This study was approved by the Columbia University Institutional Review Board, IRB#AAAI1221. Informed consent was obtained from the subject’s legal surrogate before enrollment, and reconfirmation of consent was obtained from the subject once decision-making capacity was regained after extubation.
Ten subjects met inclusion criteria. Five of these subjects met all inclusion and exclusion criteria and were enrolled. Five additional subjects who met inclusion criteria were evaluated and excluded: two who did not meet BMI criteria and three who were expected to be rapidly weaned from IMV. The mean age of the enrolled subjects was 73 ± 8.7 years (Table 1). All subjects who met clinical criteria for an exacerbation of COPD had a previously documented history of severe to very severe COPD, a history of acute exacerbations requiring hospitalization (average, 2.5 exacerbations per year), and evidence of chronic respiratory acidosis. Three subjects had previously been intubated for exacerbations, with the duration of IMV ranging from 5 to 12 days. Before initiation of ECCO2R, all five subjects failed noninvasive ventilation (median, 6.5 h; range, 2–48 h) due to worsened hypercapnia, increased somnolence, or increased work of breathing, with mean preintubation pH of 7.23 ± 0.05, PaCO2 of 81.6 ± 15.9 mm Hg, and a PaO2 to FiO2 ratio of 256 ± 58. The mean duration of IMV before ECCO2R initiation was 16.5 ± 5.9 hours (Table 2). Although subject 4 had a more modest increase in PaCO2, she had a history of prolonged intubation for COPD exacerbations and had failed noninvasive ventilation with increased work of breathing and somnolence.
|Subject||Age (yr)||Sex||Baseline FEV1 (L, % predicted)||Baseline FEV1/FVC||BMI|
|Subject||Duration of NIV (h)||Preintubation pH||Preintubation PaCO2 (mm Hg)||Preintubation PaO2:FiO2 ratio||Duration of pre-ECCO2R IMV (h)|
ECCO2R access was obtained via the right internal jugular vein with a 20-Fr bicaval dual-lumen cannula in all but one subject, in whom a 23-Fr cannula was used due to unavailability of the 20-Fr cannula (Table 3). The extracorporeal blood flow rate varied by subject but was maintained between 1 and 1.7 L/min for all subjects. Sweep gas flow rates ranged between 1 and 7 L/min with a pH range of 7.34 to 7.48, with a subsequent decrease in flow rates as subjects were weaned from ECCO2R support.
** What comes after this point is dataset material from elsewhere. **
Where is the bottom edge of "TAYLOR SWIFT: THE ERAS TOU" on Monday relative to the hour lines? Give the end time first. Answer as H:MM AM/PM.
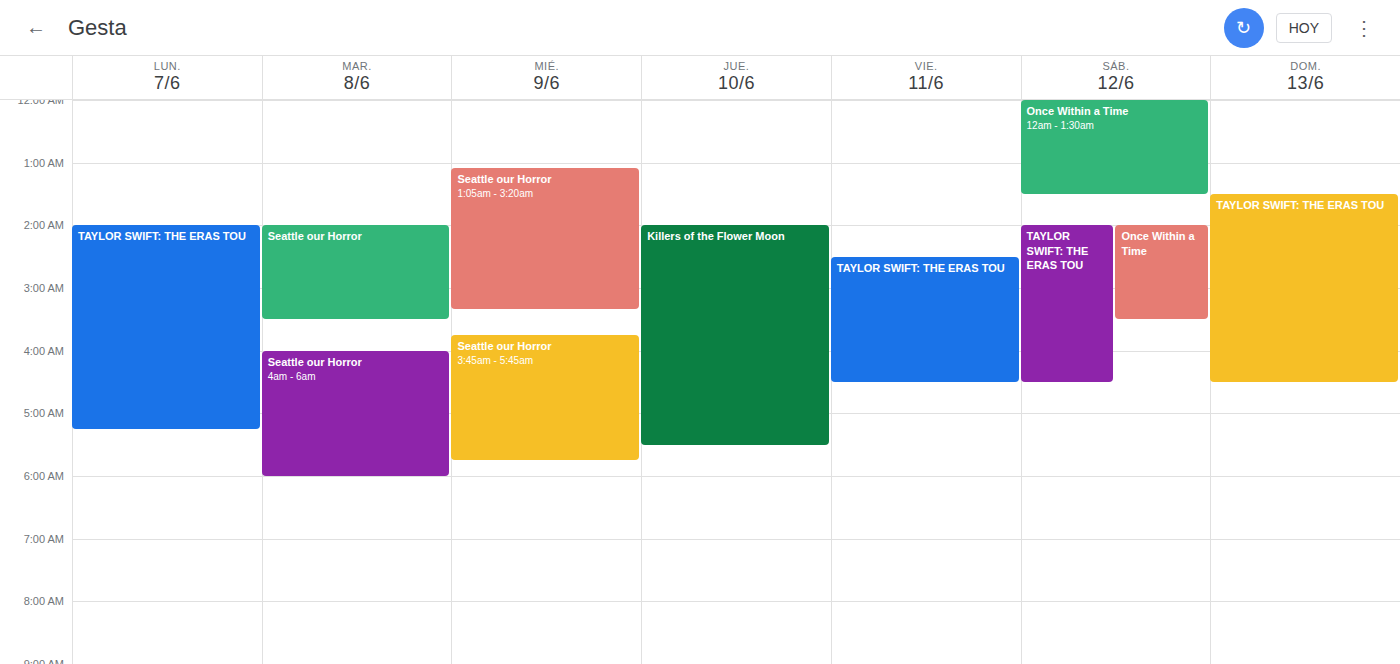
5:15 AM -- neither: a quarter of the way from the 5 AM line to the 6 AM line.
The fraction of delivered oxygen in the ECCO2R circuit was maintained at 1.0 throughout the study in all subjects. The mean aPTT across all subjects was 43.3 ± 5.1 seconds.
|Subject||Cannula Size (Fr)||Blood Flow Rate (L/min)||Sweep Gas Flow Rate (L/min)||pH on ECCO2R||PaCO2 on ECCO2R||Supplemental Oxygen|
|2||20||1.0–1.6||2.0–4.5||7.34–7.48||50–59||NC 1–5 L/min|
|5||20||1.5–1.6||0.5–2.0||7.38–7.41||54–69||NC 3–6 L/min|
All subjects were treated with antibiotics, corticosteroids, and short- and long-acting inhaled bronchodilators. There were no significant differences in treatment regimens among subjects.
The primary outcome, endotracheal extubation within 72 hours of ECCO2R initiation, was achieved in all subjects (100%), with a median duration of 4 hours (range, 1.5–21.5 h) (Table 4). All but one subject were extubated within 5 hours of ECCO2R initiation, with one subject requiring 21.5 hours before extubation due to the residual effects of sedation given for cannulation. The mean duration of ECCO2R was 193.0 ± 76.5 hours. Mean time from ECCO2R initiation to ambulation was 29.4 ± 12.6 hours, with a mean maximal ambulation while receiving ECCO2R of 302 feet (range, 70–600 ft).
|Subject||Duration of ECCO2R (h)||Time from ECCO2R Initiation to Extubation (h)||Time from ECCO2R Initiation to Mobilization (h)||Maximal Ambulation on ECCO2R (ft)||ICU LOS (d)||Hospital LOS (d)|
The mean ICU length of stay was 10.2 ± 2.5 days, and the mean hospital length of stay was 15.6 ± 8.6 days. There was 100% survival to both ICU and hospital discharge. Four of the five subjects were bridged to recovery from their acute exacerbations, all of whom were discharged directly to home. The subject who was bridged to planned lung transplantation received ECCO2R for 280 hours until the time of transplant, with a total hospital length of stay of 30 days. She was subsequently discharged to acute rehabilitation and then home. Mean hospital length of stay, excluding the patient bridged to transplant, was 12.0 ± 3.6 days.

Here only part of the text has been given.